GPT-Rosalind targets two problems in biology research settings. The first is that decades of accumulated genome sequencing and protein biochemistry data are so vast that individual researchers struggle to absorb it all. The second is that techniques and terminology differ widely across subfields, making it difficult for researchers in one area to follow literature in another. For example, a geneticist working with genes activated in brain cells may have difficulty understanding extensive neurobiology literature.
Yoon-Yoon Wang (윤윤 왕), OpenAI head of life sciences product, said at a press briefing, "We trained GPT-Rosalind on the 50 most common workflows in biology and also taught it how to access major public biology databases." Wang said the model was designed, through additional training, to propose plausible biological pathways and to prioritise potential drug targets.
Wang also said the model can link genotype and phenotype based on known pathways and regulatory mechanisms, and can infer structural and functional properties of proteins. OpenAI said it focused on using such understanding of biological mechanisms in real research.
OpenAI said it also tried to reduce excessive agreeableness and overly optimistic answers from LLMs. It adjusted the model to judge more negatively on inappropriate drug targets. The company also highlighted GPT-Rosalind's "reasoning" and "expert-level" capabilities. OpenAI defined reasoning as the ability to carry out complex multi-step processes and cited some benchmark performance as the basis for its expert-level assessment.
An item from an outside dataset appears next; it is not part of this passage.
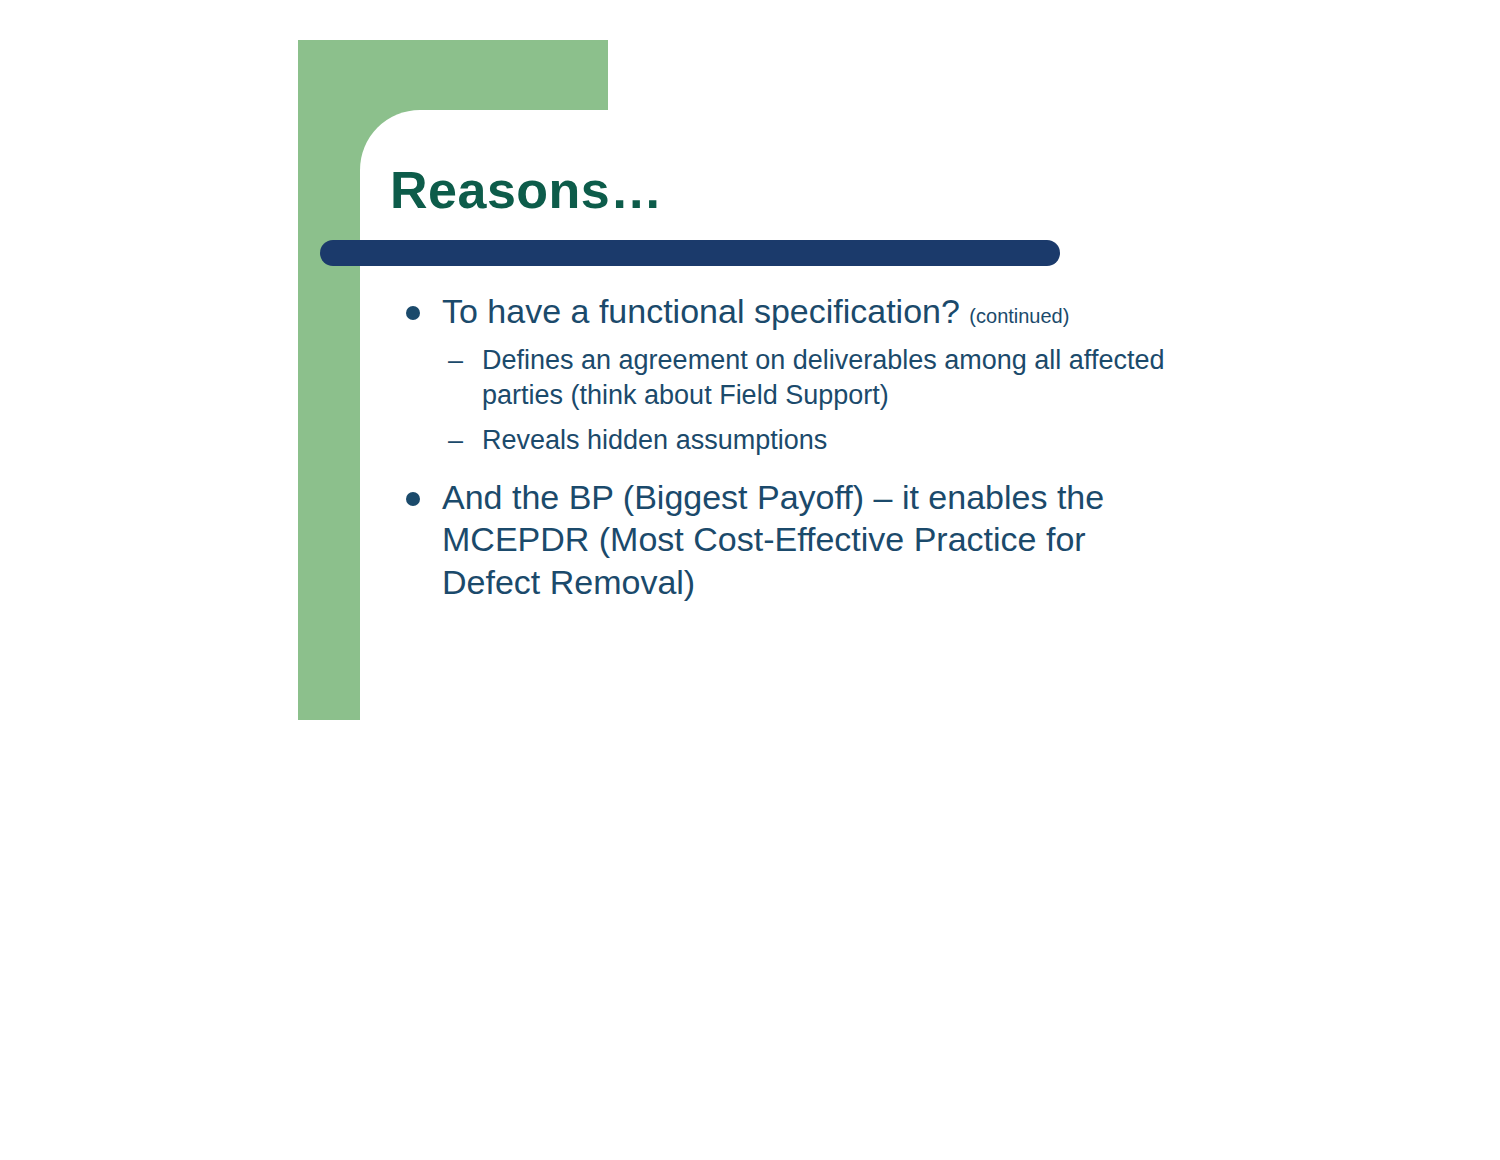Reasons…
To have a functional specification? (continued)
Defines an agreement on deliverables among all affected parties (think about Field Support)
Reveals hidden assumptions
And the BP (Biggest Payoff) – it enables the MCEPDR (Most Cost-Effective Practice for Defect Removal)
It is still unclear how much it has solved the hallucination problem. LLMs can generate incorrect content even when asked to explain the process of reaching a conclusion. In practical use, there remains the possibility of both positive assessments that it found unexpected links and cases where it makes clearly wrong suggestions.
Access will remain limited for the time being. OpenAI is operating distribution conservatively due to concerns the model could be misused to increase viral infectivity. For now, applications are limited to institutions headquartered in the United States, and it plans to separately select who can use it.
OpenAI also said it will make a more restricted life sciences research plugin available to general users. It will provide the capability in stages by dividing risk, rather than fully opening life sciences specialised functions.
Other companies are also releasing AI models aimed at life sciences, but GPT-Rosalind is seeking differentiation by narrowing its focus further to biology. It remains to be seen whether this focused strategy will improve research efficiency, and that will need to be judged after results from use in the field.